Categorical variables were also important to model estimates. The high importance of vineyard plot information suggests spatial dependency, consistent with recent studies on the effects of intra-vineyard variability and soil heterogeneity on vine performance, dry matter and nutrient partitioning [95], where, based on the Normalized Difference Vegetation Index NDVI, authors divided the vineyard into high, medium and low vigor zones. The availability of georeferenced data can improve yield response estimates by enabling the use of covariates in modeling [96] and imputations [97] but such information was unavailable in the current study. Instead, the cultivars were grouped into low, medium or high yield levels based on numerical clustering, historical yield levels (Figure 2) and expert knowledge. This feature engineering improved model performance by better partitioning the variability while retaining agronomic sense. Similarly, other groupings (or clusterings) could enhance the predictive ability of models. Research has shown the importance of phenological stage grouping for modeling [6,10,98]. Moreover, advances in fruit tree fertilizing indicate different nutrition profiles for each cultivar [12,99,100] or site-specific conditions [101] and, while requiring further elucidation, have the potential to leverage soil data predictive power.

The present study showed that the combined use of databases and robust machine learning methods has the potential to estimate grapevine productivity, helping decision makers to be more assertive not only during commercialization stage but also in fertilizer recommendations and phytosanitary management of vineyards.
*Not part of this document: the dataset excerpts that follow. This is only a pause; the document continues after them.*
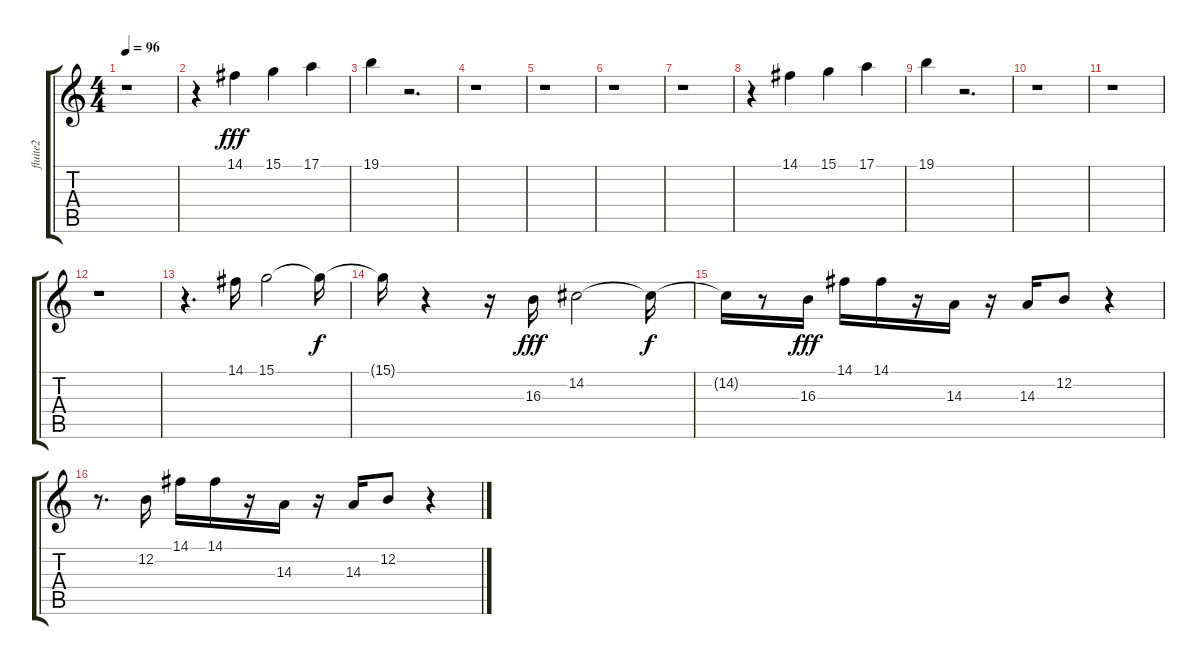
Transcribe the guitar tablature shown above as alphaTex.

\track ("fluite2" "fluite2") {instrument panflute}
\staff {score tabs}
\tuning (E4 B3 G3 D3 A2 E2) {hide}
\ts (4 4)
\tempo 96
\clef g2
\ks c
r.1{dy fff} |
r.4 14.1.4 15.1.4 17.1.4 |
19.1.4 r.2{d} |
r.1 |
r.1 |
r.1 |
r.1 |
r.4 14.1.4 15.1.4 17.1.4 |
19.1.4 r.2{d} |
r.1 |
r.1 |
r.1 |
r.4{d} 14.1.16 15.1.2 15.1{t}.16{dy f} |
15.1{t}.16 r.4 r.16 16.3.16{dy fff} 14.2.2 14.2{t}.16{dy f} |
14.2{t}.16 r.8 16.3.16{dy fff volume 16} 14.1.16 14.1.16 r.16 14.3.16 r.16 14.3.16 12.2.8 r.4 |
r.8{d} 12.2.16 14.1.16 14.1.16 r.16 14.3.16 r.16 14.3.16 12.2.8 r.4
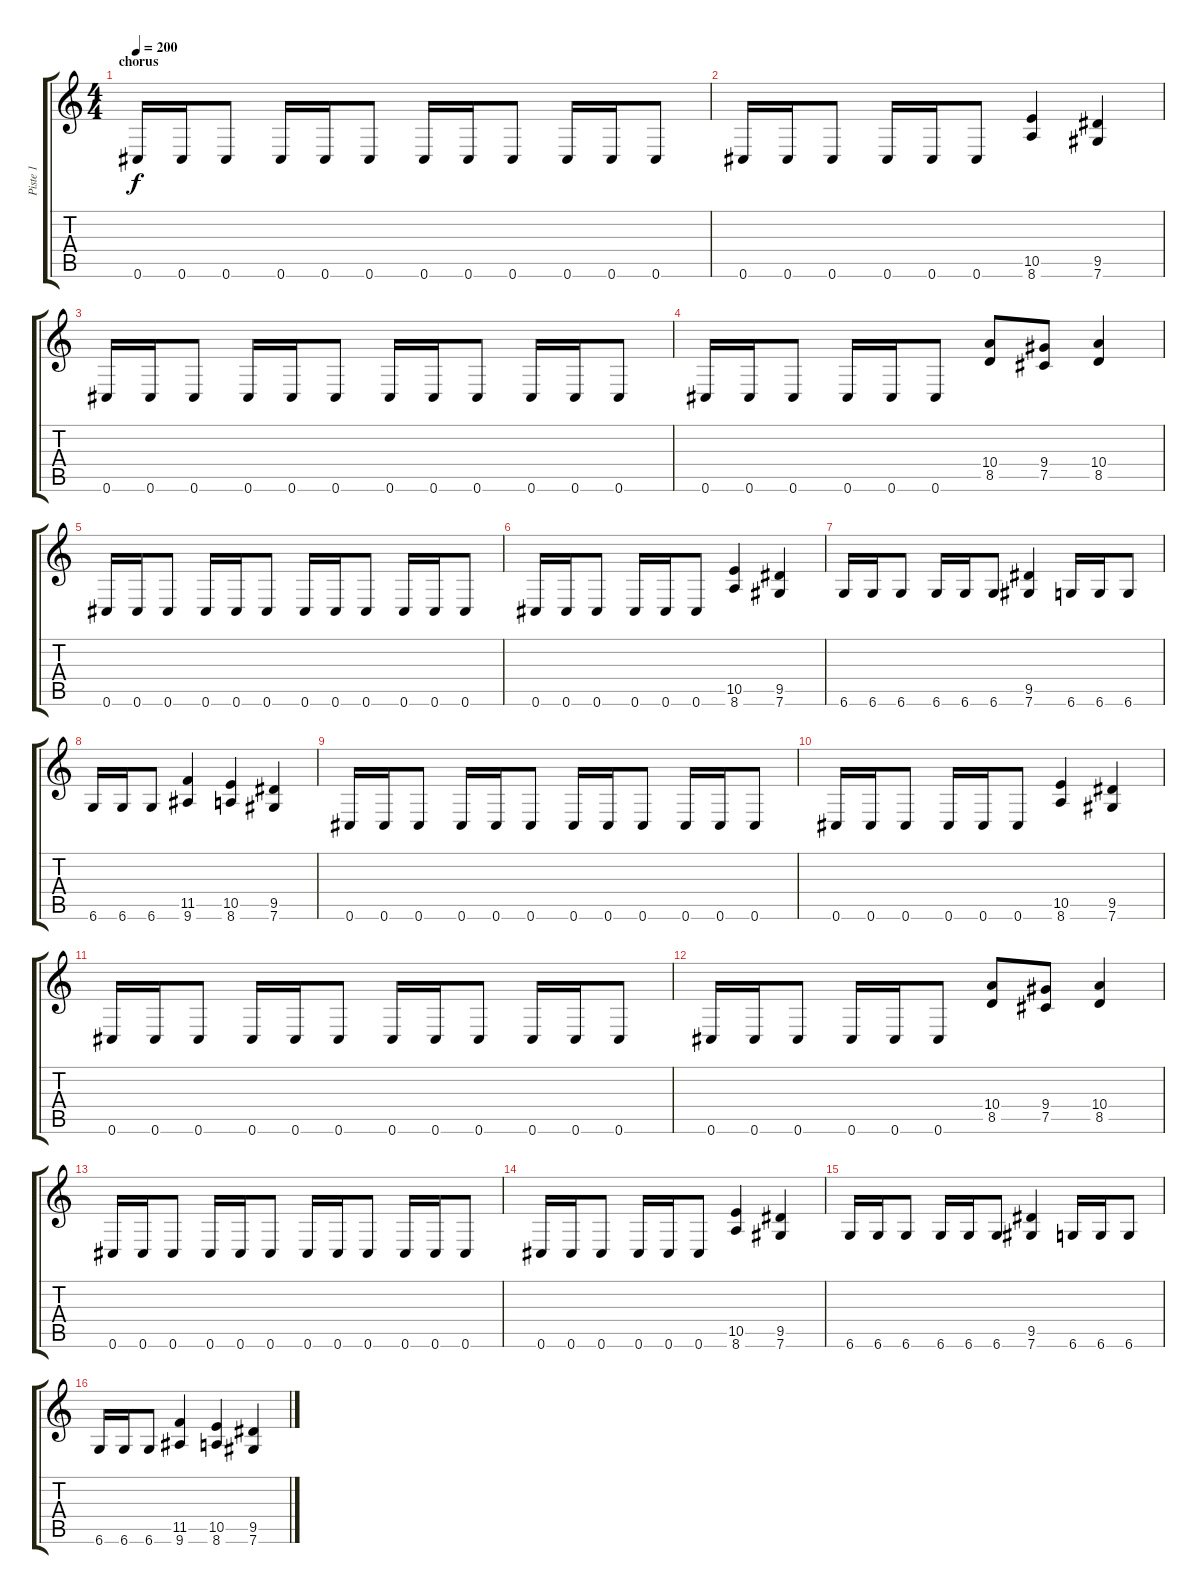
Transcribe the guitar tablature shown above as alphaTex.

The herein adopted strategies can be extended for other relevant applications in orchards worldwide, estimating the performance of fruit trees under specific conditions (culture, site, management, etc.), while keeping in mind multiple factors such as increased yield and economic viability, higher visual and bromatological quality of fruits, plant nutrition for proper development, rational use of fertilizers and adaptation within a climate change scenario.

5. Conclusions

In this study, Partial Least Square (PLSR), Cubist (CUB) and Random Forest (RF) algorithms were used to predict grape yields from weather and soil data separately and in conjunction. Overall, the results were best when using only weather predictors, followed by weather and soil data combined and, lastly, soil data alone. Weather data from ground meteorological stations contained observations with missing values and these were imputed by uni- or multivariate methods. The RF and CUB algorithms were the most affected by weather data imputations, while PLSR remained fairly insensitive. Parameter tuning optimized to reduce Root Mean Squared Error led to overfitting in CUB- and RF-based models and (hyper)parameter values should be reconsidered to improve performance. Nevertheless, RF achieved the best metrics, followed closely by CUB, while PLSR yielded the poorest yet most stable results. Plant age, May temperatures, soil pH and concentrations of Zn, Cu, K and Mn were identified as important predictors, even though 57% of soil Mn observations were missing and were imputed using a median method. Yield level groups had high importance in predictions, indicating that clustering can be a useful strategy, whereas the importance of vineyard plots suggests spatial dependencies that can be further explored by using georeferenced data. This exploratory work offers insights for future research on grape yield predictive modeling and highlights the importance of high resolution data and grouping strategies to obtain more assertive results, thus contributing to a more efficient grapevine production chain in southern Brazil and worldwide.